▶ _Exercise description_
Pick up the blog post below about feeling uninspired in January and continue writing it from its last sentence.

January - When You Feel Uninspired.

I had made it my goal to write more in 2022- filling out this space with words, thoughts, emotions, deeds. I wanted to write at least 1/month, yet here I am January 25th, with no blog in sight. What started as a vision for new life and zesty blog posts to ship out, has taken an interesting turn: Empty hands in surrender, with no writing inspiration whatsoever. But that’s okay. I have a feeling this is the lesson for myself this January.

To be still and quiet, and to wait on the LORD.

Quiet in heart, quiet in spirit. Quiet in mind and emotion. Quiet when there is nothing to say, and quiet when I want to say some things that I shouldn’t. Quiet when I’m feeling antsy, or anxious, or a little unsure. Quiet in the big things, like frustration and despair. A quietness that both brushes the lips closed and fills the soul with shalom. Just… quiet. With nothing to prove to anyone, no void to (in an empty way) fill, no pride of my heart to flash. Just…quiet.

To feel uninspired is not a bad thing. With our society on the constant go with a “Do more, be more, always on top!” mentality, feeling uninspired can often be confused for depression or gloominess or laziness. But perhaps it’s a breath of an unknown fresh air, a detoxing of the things that were never meant to be. We weren’t created to run like this, with an umbilical cord to the world. Always present, always available, always having something to say, and always being expected to say it. This way of living has a peculiar way of taking us out from our homes and our families, and distracting us from what really matters. Faithfulness comes out of the mundane, and not the flashy. And boy would I rather be faithful than flashy. Steadiness, calm, gentleness and self-control. These are all virtues and characteristics that I want to be said of me. Things that are there for the taking, but often get exchanged for quick wittedness, humor, flattery, or business. But do these exchanges ever actually pay off? Or do they just add to the noise and leave us in the rat race, always running, never at rest.

Bring these things into the birth room, and tell me which you’d prefer.

▶ _Recorded data_
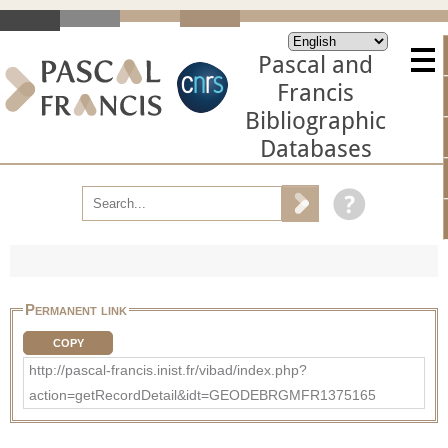
Pascal and
Francis
Bibliographic
Databases
Permanent link
COPY
http://pascal-francis.inist.fr/vibad/index.php?
action=getRecordDetail&idt=GEODEBRGMFR1375165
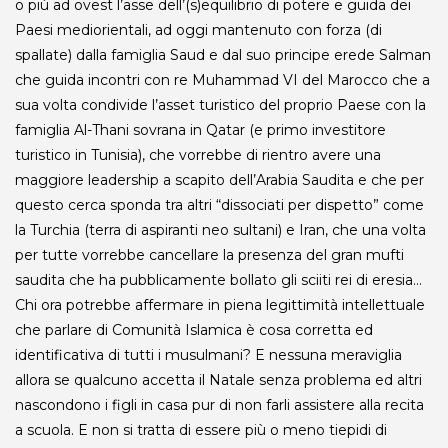
o più ad ovest l’asse dell’(s)equilibrio di potere e guida dei
Paesi mediorientali, ad oggi mantenuto con forza (di
spallate) dalla famiglia Saud e dal suo principe erede Salman
che guida incontri con re Muhammad VI del Marocco che a
sua volta condivide l’asset turistico del proprio Paese con la
famiglia Al-Thani sovrana in Qatar (e primo investitore
turistico in Tunisia), che vorrebbe di rientro avere una
maggiore leadership a scapito dell’Arabia Saudita e che per
questo cerca sponda tra altri “dissociati per dispetto” come
la Turchia (terra di aspiranti neo sultani) e Iran, che una volta
per tutte vorrebbe cancellare la presenza del gran mufti
saudita che ha pubblicamente bollato gli sciiti rei di eresia…
Chi ora potrebbe affermare in piena legittimità intellettuale
che parlare di Comunità Islamica è cosa corretta ed
identificativa di tutti i musulmani? E nessuna meraviglia
allora se qualcuno accetta il Natale senza problema ed altri
nascondono i figli in casa pur di non farli assistere alla recita
a scuola. E non si tratta di essere più o meno tiepidi di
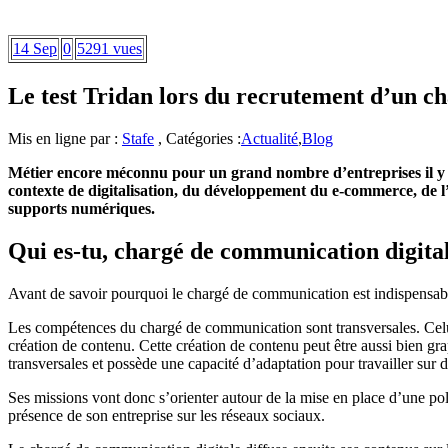
14 Sep
0
5291 vues
Le test Tridan lors du recrutement d’un ch
Mis en ligne par :
Stafe
, Catégories :
Actualité
,
Blog
Métier encore méconnu pour un grand nombre d’entreprises il y a
contexte de digitalisation, du développement du e-commerce, de l’i
supports numériques.
Qui es-tu, chargé de communication digita
Avant de savoir pourquoi le chargé de communication est indispensable
Les compétences du chargé de communication sont transversales. Celui-c
création de contenu. Cette création de contenu peut être aussi bien 
transversales et possède une capacité d’adaptation pour travailler sur
Ses missions vont donc s’orienter autour de la mise en place d’une pol
présence de son entreprise sur les réseaux sociaux.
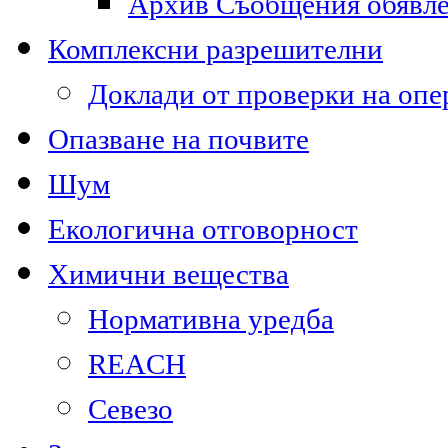
Архив Съобщения обявл
Комплексни разрешителни
Доклади от проверки на опе
Опазване на почвите
Шум
Екологична отговорност
Химични вещества
Нормативна уредба
REACH
Севезо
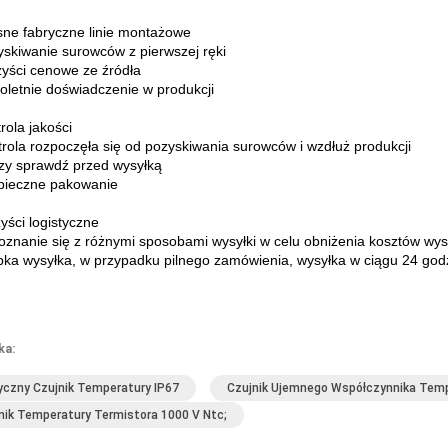
sne fabryczne linie montażowe
yskiwanie surowców z pierwszej ręki
zyści cenowe ze źródła
loletnie doświadczenie w produkcji
rola jakości
trola rozpoczęła się od pozyskiwania surowców i wzdłuż produkcji
azy sprawdź przed wysyłką
pieczne pakowanie
yści logistyczne
oznanie się z różnymi sposobami wysyłki w celu obniżenia kosztów wys
bka wysyłka, w przypadku pilnego zamówienia, wysyłka w ciągu 24 god
ka:
czny Czujnik Temperatury IP67
Czujnik Ujemnego Współczynnika Tem
nik Temperatury Termistora 1000 V Ntc;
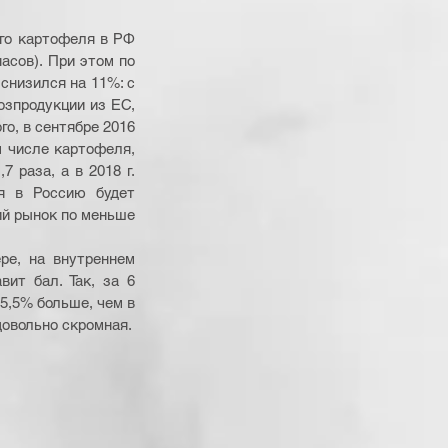
асов). При этом по 
снизился на 11%: с 
озпродукции из ЕС, 
о, в сентябре 2016 
 числе картофеля, 
 раза, а в 2018 г. 
я в Россию будет 
ий рынок по меньше 
ре, на внутреннем 
ит бал. Так, за 6 
5,5% больше, чем в 
 довольно скромная.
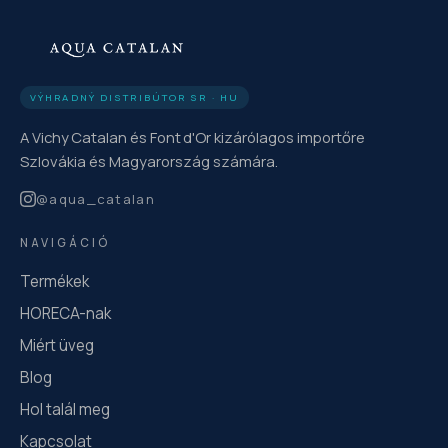
VÝHRADNÝ DISTRIBÚTOR SR · HU
A Vichy Catalan és Font d'Or kizárólagos importőre
Szlovákia és Magyarország számára.
@
aqua_catalan
NAVIGÁCIÓ
Termékek
HORECA-nak
Miért üveg
Blog
Hol talál meg
Kapcsolat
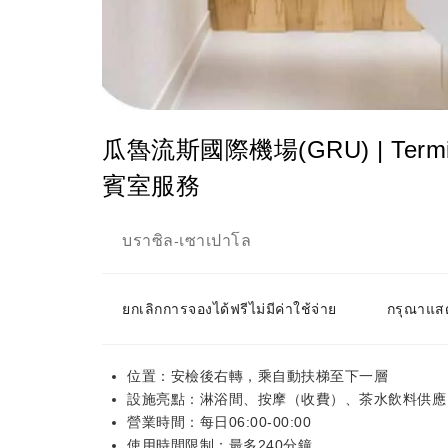
瓜魯流斯國際機場(GRU) | Terminal 
賓室服務
บราซิล
เซาเปาโล
-
ยกเลิกการจองได้ฟรีไม่มีค่าใช้จ่าย
กรุณาแสด
位置：安檢後右轉，乘自動扶梯至下一層
設施亮點：淋浴間、按摩（收費）、茶水飲料供應
營業時間：每日06:00-00:00
使用時間限制：最多240分鐘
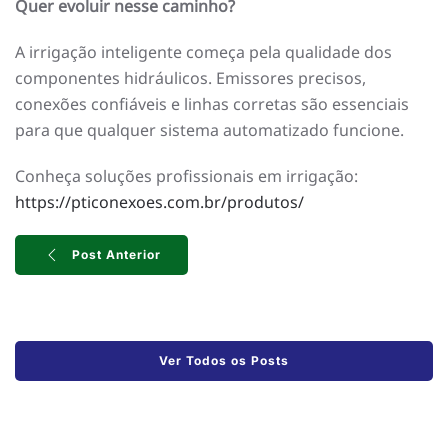
Quer evoluir nesse caminho?
A irrigação inteligente começa pela qualidade dos
componentes hidráulicos. Emissores precisos,
conexões confiáveis e linhas corretas são essenciais
para que qualquer sistema automatizado funcione.
Conheça soluções profissionais em irrigação:
https://pticonexoes.com.br/produtos/
Post Anterior
Ver Todos os Posts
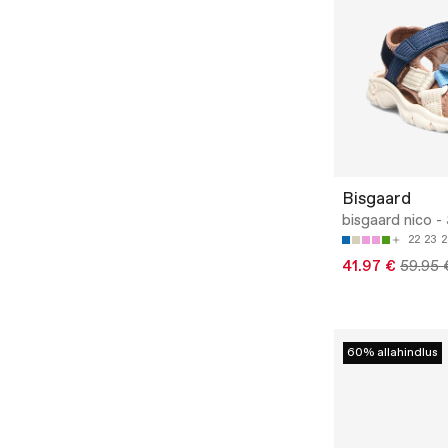
Bisgaard
bisgaard nico -
22
23
2
41.97 €
59.95 
60% allahindlus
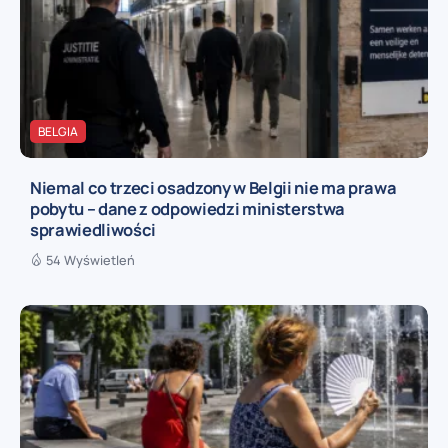
BELGIA
Niemal co trzeci osadzony w Belgii nie ma prawa
pobytu – dane z odpowiedzi ministerstwa
sprawiedliwości
54 Wyświetleń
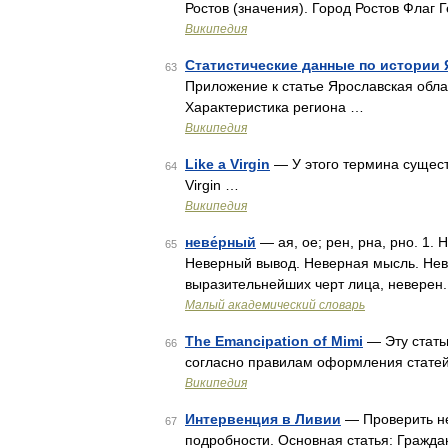
Ростов (значения). Город Ростов Флаг 
Википедия
Статистические данные по истории
63
Приложение к статье Ярославская обла
Характеристика региона …
Википедия
Like a Virgin
— У этого термина существу
64
Virgin …
Википедия
неве́рный
— ая, ое; рен, рна, рно. 1.
65
Неверный вывод. Неверная мысль. Нев
выразительнейших черт лица, неверен
Малый академический словарь
The Emancipation of Mimi
— Эту стать
66
согласно правилам оформления стате
Википедия
Интервенция в Ливии
— Проверить не
67
подробности. Основная статья: Гражда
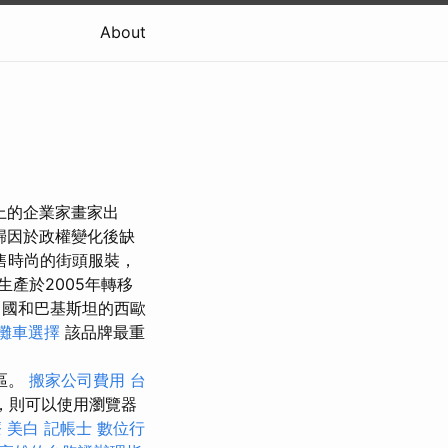
About
上的企業家畫家出
歸因於政權變化後缺
售時尚的街頭服裝，
產於2005年轉移
中國和巴基斯坦的西歐
攤車選擇
該品牌最重
。
C區。
搬家公司費用
台
，則可以使用瀏覽器
療
美白
記帳士
數位行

▶ _Written response_
(And taken even deeper, do we wait patiently with trust in Yah’s birth unfolding? Or do we rush to try *all the things* in hopes of outsourcing and outsmarting labor.)

In a grappling and grasping for words to write, maybe the lesson is that we don’t always need to fill the atmosphere with our words and wisdom. Humility and trust over self-recognition and wit. May it be said of us! Goodness, especially during seasons such as this. As we labor and birth new things, let us not run to fill voids with empty words in our own power without first waiting on Yah.

Proverbs 18:13
If one gives an answer before he hears, it is his folly and shame.

Proverbs 29:11
A fool gives full vent to his spirit, but a wise man quietly holds it back.

Amos 5:13
Therefore he who is prudent will keep silent in such a time, for it is an evil time.

1 Thessalonians 4:11
And to aspire to live quietly, and to mind your own affairs, and to work with your hands, as we instructed you.

1 Peter 3:4
But let your adorning be the hidden person of the heart with the imperishable beauty of a gentle and quiet spirit, which in God’s sight is very precious.

Isaiah 26:3
You keep him in perfect peace whose mind is stayed on you, because he trusts in you.

Psalm 37:7
Be still before the LORD and wait patiently for Him; fret not yourself over the one who prospers in his way, over the man who carries out evil devices!

Isaiah 30:15
For thus said the LORD God, the Holy One of Israel, “In returning and rest you shall be saved; in quietness and in trust shall be your strength.”